Borinquen Plaza, a New York City Housing Authority development along Bushwick Avenue, includes multiple mid-rise buildings with basement service corridors that are typically restricted to staff. Residents said deliveries and maintenance frequently route through the lower level, where compactor rooms and utility spaces are accessed by key. Over the past year, tenants have raised unrelated complaints about unsecured doors and strangers in hallways. Records show patrol cars and housing officers make periodic checks, but most calls involve low-level disturbances or building issues. Police have not linked those prior concerns to Montgomery’s killing, and officials emphasized they are focused on assembling a clear timeline from Sunday morning back through the prior day.

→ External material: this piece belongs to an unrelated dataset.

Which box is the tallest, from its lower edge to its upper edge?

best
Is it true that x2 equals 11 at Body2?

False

Detectives outlined early procedural steps: establishing Montgomery’s last confirmed sighting; collecting surveillance from the building and nearby streets; and reviewing access logs, elevator records and any contractor sign-ins for the days leading up to the discovery. Investigators are also seeking tips from anyone who might have noticed unusual activity around the basement or compactor areas. Standard forensic work includes swabbing the bag and door surfaces, testing for trace evidence and comparing any recovered DNA with databases. Once the medical examiner issues preliminary findings, detectives will determine whether additional search warrants are needed for digital data or vehicles, and whether the case points to a known location of death apart from the basement where the remains were recovered.

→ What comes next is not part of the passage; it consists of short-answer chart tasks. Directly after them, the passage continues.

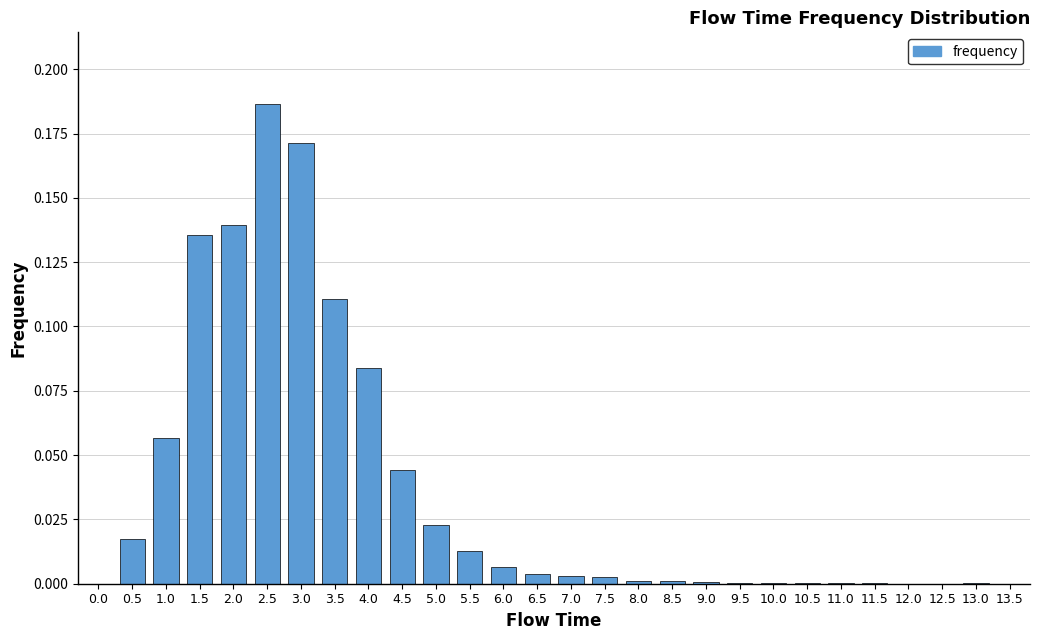

Which label corresponds to the largest value in the chart?

2.5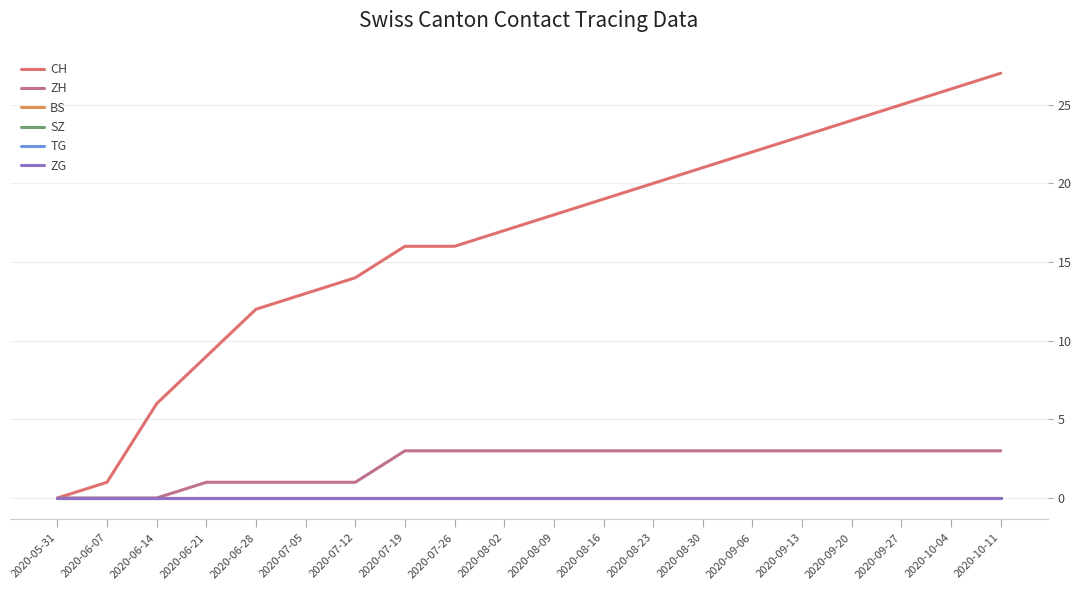

True or false: TG and BS intersect in this chart.

False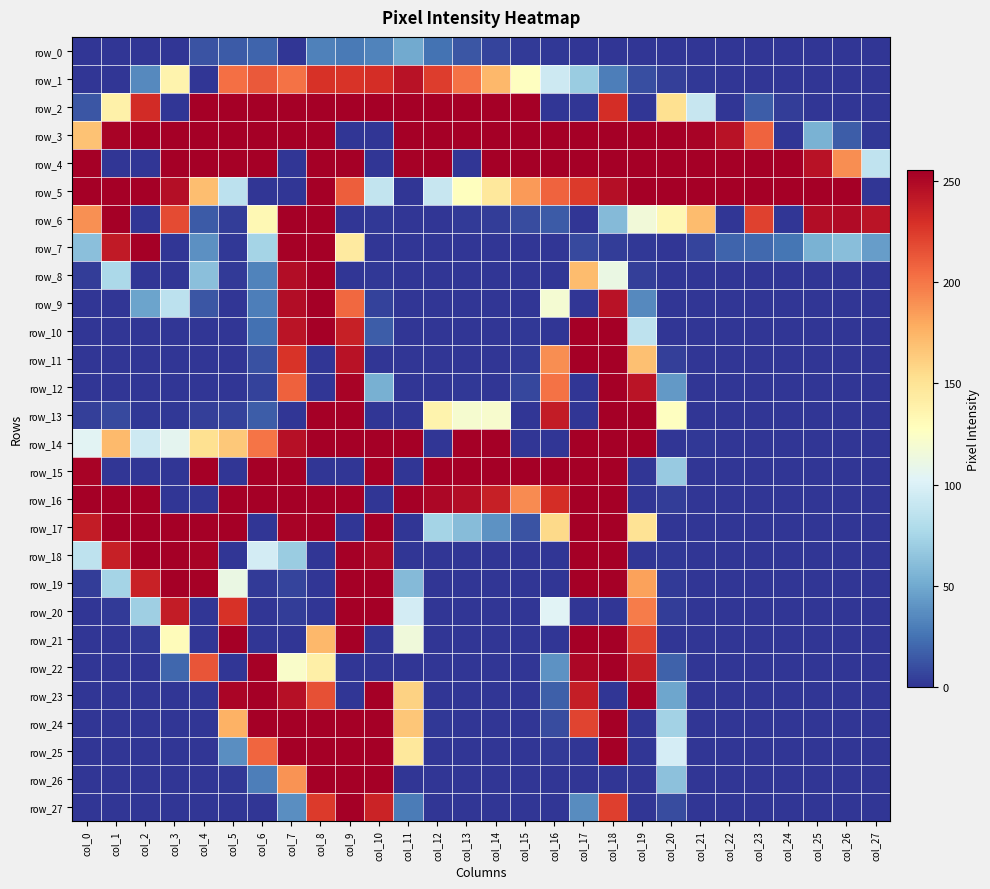

Rank the series at col_7 from highest to lowest value.

row_2, row_3, row_6, row_15, row_16, row_24, row_25, row_7, row_17, row_8, row_9, row_14, row_23, row_10, row_11, row_12, row_1, row_26, row_22, row_18, row_27, row_19, row_20, row_0, row_4, row_5, row_13, row_21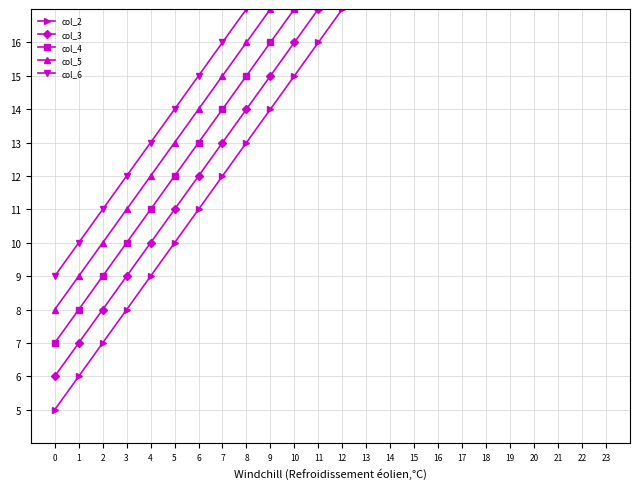

True or false: col_6 and col_3 cross at least once.

False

Montgomery’s identification on Monday clarified some details but left key questions unanswered. Police have not released her exact movements in the hours before her death, nor have they said whether she was reported missing. Relatives described Montgomery as a mother of four and said they were waiting for official word on what happened. Neighbors at Borinquen Plaza described a swift law-enforcement response that began with a narrow corridor sealed by police tape and widened to the building’s entrance. “We saw officers rushing downstairs and then the tape went up,” said a resident who lives two floors above the basement and asked not to be named. By evening, investigators had removed several large evidence bags and closed off the lower level to tenants.

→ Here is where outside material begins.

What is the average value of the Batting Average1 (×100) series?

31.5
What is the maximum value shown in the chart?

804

Williamsburg and neighboring Bushwick have seen occasional high-profile police scenes inside residential basements, usually tied to building systems or storage areas that the general public rarely enters. Housing authority basements across the city vary in layout, but many include compactors, custodial closets and mechanical rooms set behind steel doors with limited access. In past years, tenants’ associations have urged tighter controls on basement entries and functional locks on exterior doors. Citywide, the medical examiner’s office typically performs autopsies within days when foul play is suspected, with toxicology extending timelines if needed. Those steps, officials said, will guide whether the case is immediately classified as homicide and what charges could follow.

From here, the investigation moves on two tracks. The medical examiner will conduct a full autopsy and share preliminary findings with detectives, who will continue building a timeline from witness accounts and video. If police identify a person of interest, they could seek search warrants for residences, storage units or vehicles, and present any arrest to Brooklyn Criminal Court. If the crime scene suggests additional locations, detectives could pursue secondary searches and dive or landfill checks depending on disposal evidence. Officials did not announce any briefings or release a schedule for updates but said new details will be provided once verified. In the interim, the basement level at 330 Bushwick Ave. remains closed to residents while evidence processing continues.

By Tuesday afternoon, police said no arrests had been made and that the medical examiner’s work was ongoing. Investigators are still working to determine the sequence of events that led to the discovery and whether the killing occurred on-site or elsewhere before the remains were brought to the basement. Further updates are expected once autopsy results are available and detectives complete the initial round of interviews and video reviews.

Author note: Last updated February 3, 2026.